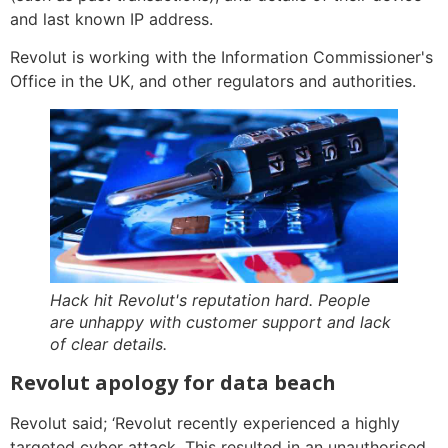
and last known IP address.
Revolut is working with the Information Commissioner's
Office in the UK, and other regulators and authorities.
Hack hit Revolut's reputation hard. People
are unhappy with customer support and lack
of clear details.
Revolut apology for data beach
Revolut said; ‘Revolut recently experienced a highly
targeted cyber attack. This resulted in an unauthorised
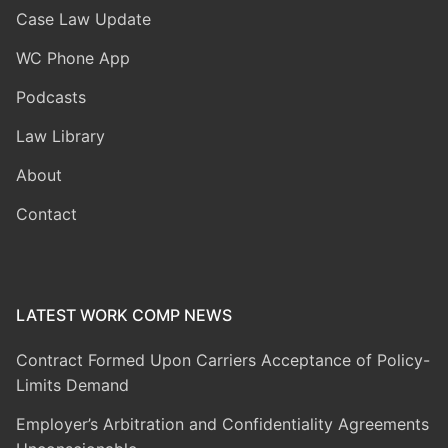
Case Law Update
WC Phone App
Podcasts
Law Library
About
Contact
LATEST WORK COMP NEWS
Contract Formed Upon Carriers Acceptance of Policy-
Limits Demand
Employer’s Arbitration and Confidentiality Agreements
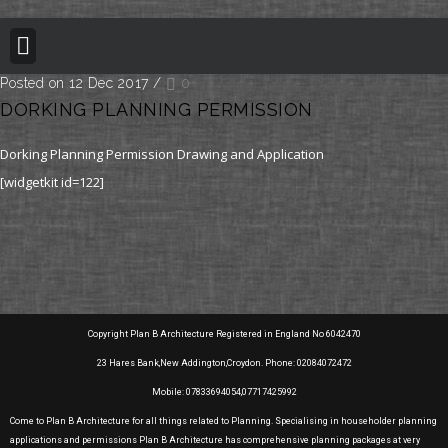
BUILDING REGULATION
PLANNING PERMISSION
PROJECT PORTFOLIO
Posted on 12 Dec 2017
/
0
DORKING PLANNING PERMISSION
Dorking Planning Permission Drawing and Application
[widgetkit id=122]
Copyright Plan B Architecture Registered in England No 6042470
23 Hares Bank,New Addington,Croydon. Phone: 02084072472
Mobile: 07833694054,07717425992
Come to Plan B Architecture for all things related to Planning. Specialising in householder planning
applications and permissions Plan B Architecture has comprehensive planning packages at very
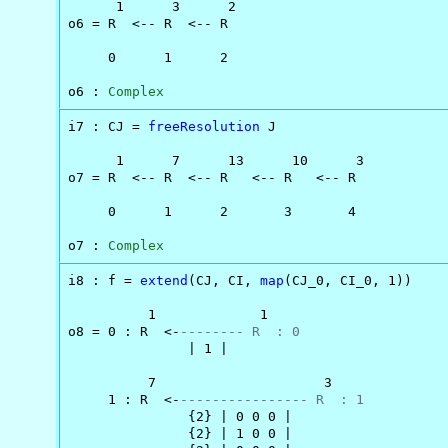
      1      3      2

= = = = = = =

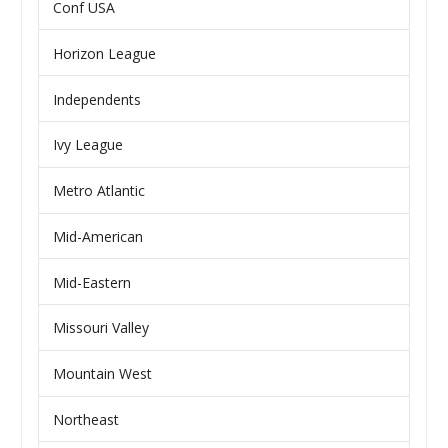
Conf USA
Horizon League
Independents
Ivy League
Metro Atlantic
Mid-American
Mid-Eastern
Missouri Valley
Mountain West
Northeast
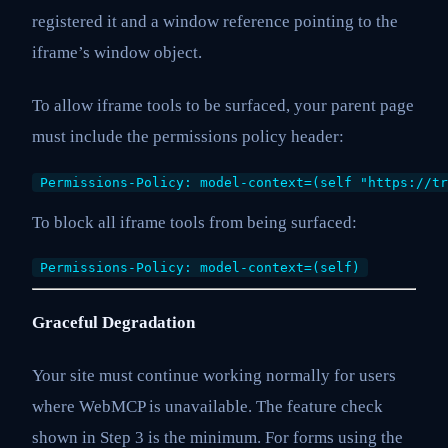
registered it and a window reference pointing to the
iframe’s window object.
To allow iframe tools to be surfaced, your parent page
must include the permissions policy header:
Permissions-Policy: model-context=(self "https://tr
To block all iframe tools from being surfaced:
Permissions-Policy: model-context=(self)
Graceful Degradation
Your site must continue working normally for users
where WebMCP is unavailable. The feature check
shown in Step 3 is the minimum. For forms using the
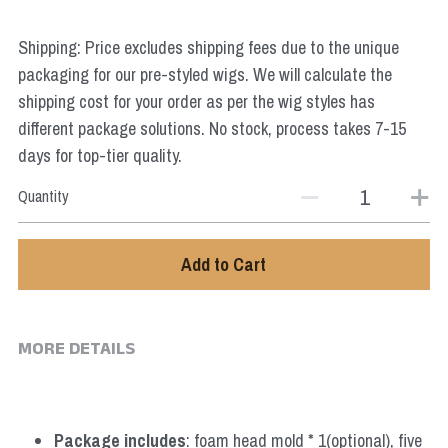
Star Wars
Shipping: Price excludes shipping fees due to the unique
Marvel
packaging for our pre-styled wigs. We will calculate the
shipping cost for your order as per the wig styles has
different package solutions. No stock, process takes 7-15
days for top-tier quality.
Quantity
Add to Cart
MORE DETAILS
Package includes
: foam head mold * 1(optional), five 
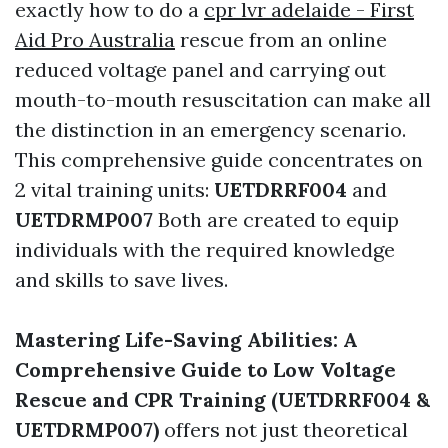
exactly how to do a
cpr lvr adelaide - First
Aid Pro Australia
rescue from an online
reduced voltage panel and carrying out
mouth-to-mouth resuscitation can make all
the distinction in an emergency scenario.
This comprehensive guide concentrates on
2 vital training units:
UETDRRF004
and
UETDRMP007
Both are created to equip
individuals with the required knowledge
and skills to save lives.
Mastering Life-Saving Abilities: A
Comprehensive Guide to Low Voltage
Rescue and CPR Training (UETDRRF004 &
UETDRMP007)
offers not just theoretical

= = = = = = =

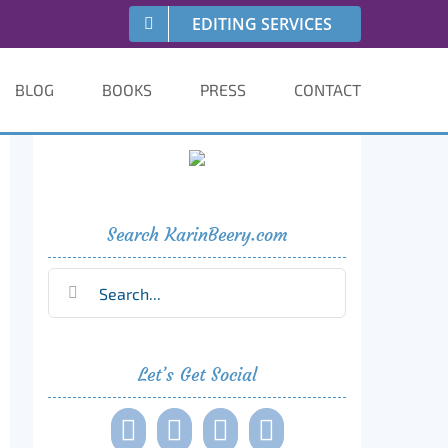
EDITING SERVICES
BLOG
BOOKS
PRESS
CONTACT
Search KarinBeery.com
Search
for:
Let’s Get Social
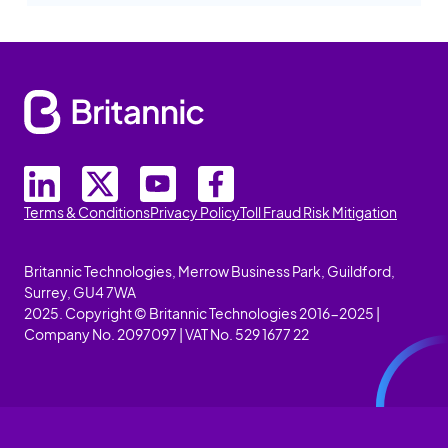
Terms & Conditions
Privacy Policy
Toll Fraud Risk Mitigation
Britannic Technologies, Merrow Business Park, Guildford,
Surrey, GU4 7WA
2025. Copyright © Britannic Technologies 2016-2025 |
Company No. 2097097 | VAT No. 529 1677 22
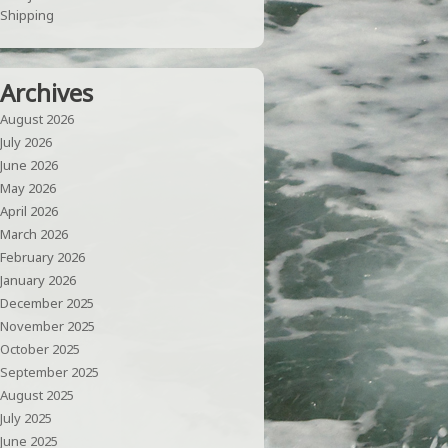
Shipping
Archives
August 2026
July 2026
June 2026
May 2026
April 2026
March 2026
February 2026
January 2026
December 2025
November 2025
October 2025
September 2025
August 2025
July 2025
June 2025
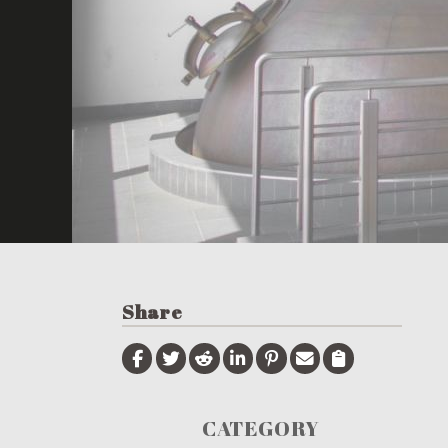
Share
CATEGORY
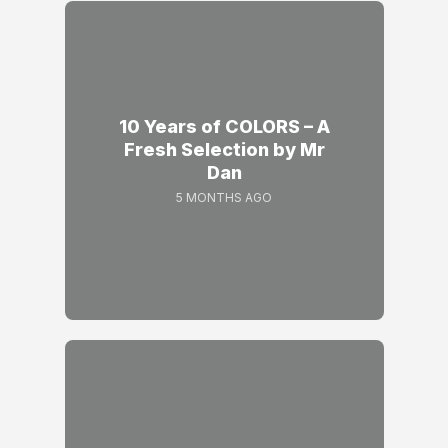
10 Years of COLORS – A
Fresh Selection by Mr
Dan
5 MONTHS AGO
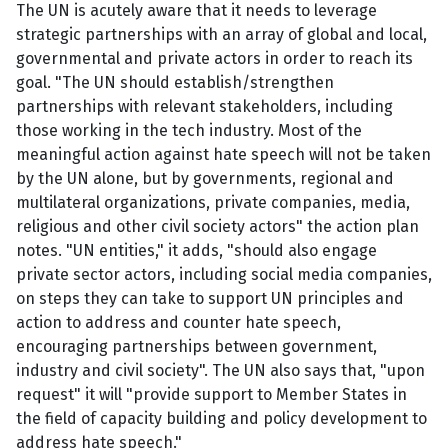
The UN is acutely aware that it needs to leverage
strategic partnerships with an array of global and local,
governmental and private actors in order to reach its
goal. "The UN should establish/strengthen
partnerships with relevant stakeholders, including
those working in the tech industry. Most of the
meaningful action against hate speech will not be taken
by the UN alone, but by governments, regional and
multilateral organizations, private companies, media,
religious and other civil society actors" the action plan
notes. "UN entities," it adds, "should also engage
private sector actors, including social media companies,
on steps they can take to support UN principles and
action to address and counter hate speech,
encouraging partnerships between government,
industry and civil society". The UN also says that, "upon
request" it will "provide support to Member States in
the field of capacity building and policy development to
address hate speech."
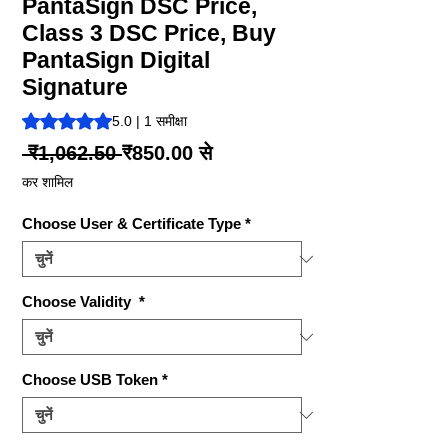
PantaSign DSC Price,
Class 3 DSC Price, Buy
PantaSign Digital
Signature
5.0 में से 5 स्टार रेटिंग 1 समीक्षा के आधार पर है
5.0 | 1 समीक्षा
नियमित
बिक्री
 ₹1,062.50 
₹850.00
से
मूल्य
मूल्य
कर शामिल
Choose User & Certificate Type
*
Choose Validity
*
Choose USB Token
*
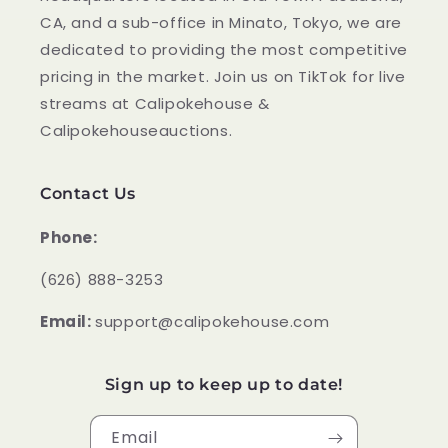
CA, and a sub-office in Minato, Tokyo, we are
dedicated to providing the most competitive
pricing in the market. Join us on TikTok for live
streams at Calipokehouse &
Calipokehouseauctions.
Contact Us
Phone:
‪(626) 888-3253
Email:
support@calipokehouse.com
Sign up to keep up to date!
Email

= = = = = = =

When you reach the line holding "Revolut is working" in the listing above, begin retyping exactly, and stop once the line holding "Employer’s Arbitration and" is done; pictures stay out.

ANSWER SPACE:
Revolut is working with the Information Commissioner's
Office in the UK, and other regulators and authorities.
Hack hit Revolut's reputation hard. People
are unhappy with customer support and lack
of clear details.
Revolut apology for data beach
Revolut said; ‘Revolut recently experienced a highly
targeted cyber attack. This resulted in an unauthorised
Case Law Update
WC Phone App
Podcasts
Law Library
About
Contact
LATEST WORK COMP NEWS
Contract Formed Upon Carriers Acceptance of Policy-
Limits Demand
Employer’s Arbitration and Confidentiality Agreements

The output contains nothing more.